Politik : 39,5 Milliarden mehr: Bund senkt Schulden und Sozialbeiträge

Steuermehreinnahmen noch höher als erwartet. Steinbrück: Sensationell niedrige Nettokreditaufnahme

Cordula Eubel,Stephan Haselberger

Berlin - Die Bundesregierung will 2007 die Beiträge zur Arbeitslosenversicherung stärker als geplant senken und weniger neue Schulden aufnehmen. Eine Spitzenrunde der großen Koalition beschloss am Freitag, die absehbaren höheren Steuereinnahmen sowohl für die Konsolidierung des Haushalts als auch für die Senkung der Sozialabgaben zu nutzen. Wegen der guten Konjunktur und der Mehrwertsteuererhöhung können Bund, Länder und Gemeinden für dieses und das nächste Jahr zusätzliche Steuereinnahmen in Höhe von 39,5 Milliarden Euro einplanen. Das ist das Ergebnis der aktuellen Steuerschätzung.

Die Neuverschuldung soll 2007 auf 19,6 Milliarden Euro sinken. Dies sei der niedrigste Wert seit der Wiedervereinigung, sagte Bundeskanzlerin Angela Merkel (CDU). Finanzminister Peer Steinbrück (SPD) sprach von einer „sensationell niedrigen Nettokreditaufnahme“. Bisher hatte der Bund mit einer Summe von 22 Milliarden Euro kalkuliert. Auch für 2006 will der Bund die Kreditaufnahme deutlich drücken: auf rund 30 statt 38,2 Milliarden Euro.

Die große Koalition will außerdem Arbeitnehmer und Arbeitgeber von 2007 an bei der Arbeitslosenversicherung etwas stärker entlasten als bisher vorgesehen: Die Beiträge sollen von derzeit 6,5 auf 4,2 Prozent sinken – 0,3 Prozentpunkte mehr als geplant. Voraussetzung für den Beschluss war nach Angaben aus Teilnehmerkreisen, dass die Beitragssenkung bis zum Jahr 2010 seriös finanziert ist und die Bundesagentur für Arbeit (BA) dadurch nicht wieder ins Defizit rutscht. Die stärkere Beitragssenkung dürfe auch nicht dazu führen, dass die Gelder für die Vermittlung von Arbeitslosen gekürzt werden.

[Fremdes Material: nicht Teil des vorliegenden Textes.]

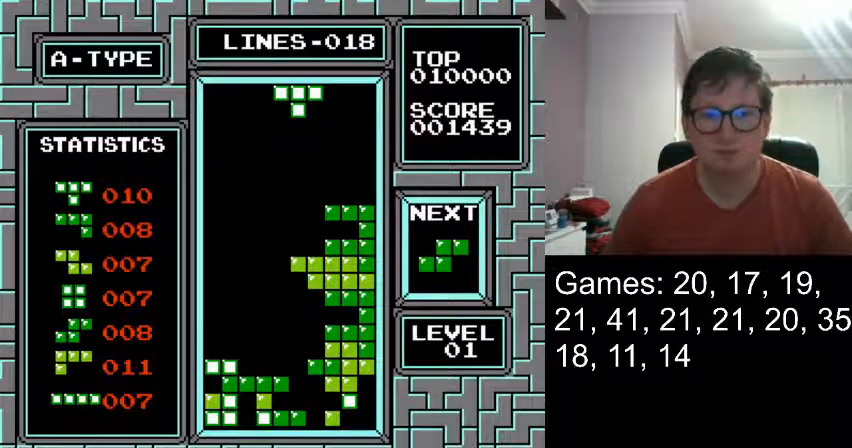
{"buttons": [], "events": []}
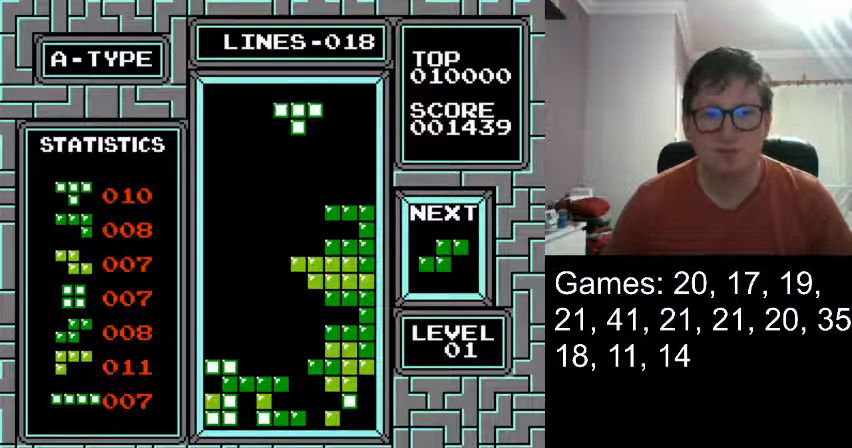
{"buttons": ["DPAD_DOWN"], "events": [[250, "DPAD_RIGHT", "down"], [333, "DPAD_RIGHT", "up"], [458, "DPAD_DOWN", "down"]]}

Außerdem solle es keine Verlängerung bei der Zahldauer des Arbeitslosengelds I geben, die zusätzliche Kosten verursache, hieß es weiter. In der SPD wurde dies als Absage an die Vorschläge des nordrhein-westfälischen Ministerpräsidenten Jürgen Rüttgers (CDU) verstanden, älteren Arbeitslosen künftig wieder länger Arbeitslosengeld I zu zahlen. Rüttgers versichert hingegen, dass seine Vorschläge kostenneutral seien. Die Parlamentarische Linke in der SPD-Bundestagsfraktion kritisierte die beschlossene Senkung der Arbeitslosenbeiträge. Sprecher Ernst-Dieter Rossmann sagte dem Tagesspiegel, vor einer weiteren Senkung müsse „geprüft werden, ob das Arbeitslosengeld I in vernünftiger Weise länger gezahlt werden kann und ob ausreichend Mittel zur Qualifizierung von Arbeitslosen zur Verfügung stehen“.

Ein kleiner Teil der zusätzlichen Steuereinnahmen soll im kommenden Jahr ins Gesundheitswesen fließen. Der für 2008 geplante Einstieg in die steuerfinanzierte Kinderversicherung soll um ein Jahr vorgezogen werden. In welcher Höhe Steuergelder fließen können, sollen die Haushälter der Koalition am Wochenende berechnen. In Koalitionskreisen hieß es, maximal sei ein Betrag von 1,5 Milliarden Euro möglich. Ein Anstieg der Krankenkassenbeiträge kann damit für 2007 aber nicht verhindert werden.

Nach Berechnungen der Steuerschätzer wird vor allem der Bund von höheren Steuereinnahmen profitieren. Steinbrück kann 2006 und 2007 mit rund 17,4 Milliarden Euro zusätzlich rechnen. Die Länder können sich auf ein Plus von 15,2 Milliarden Euro einstellen, Berlin auf 2,3 Milliarden, die Kommunen auf 7,9 Milliarden Euro.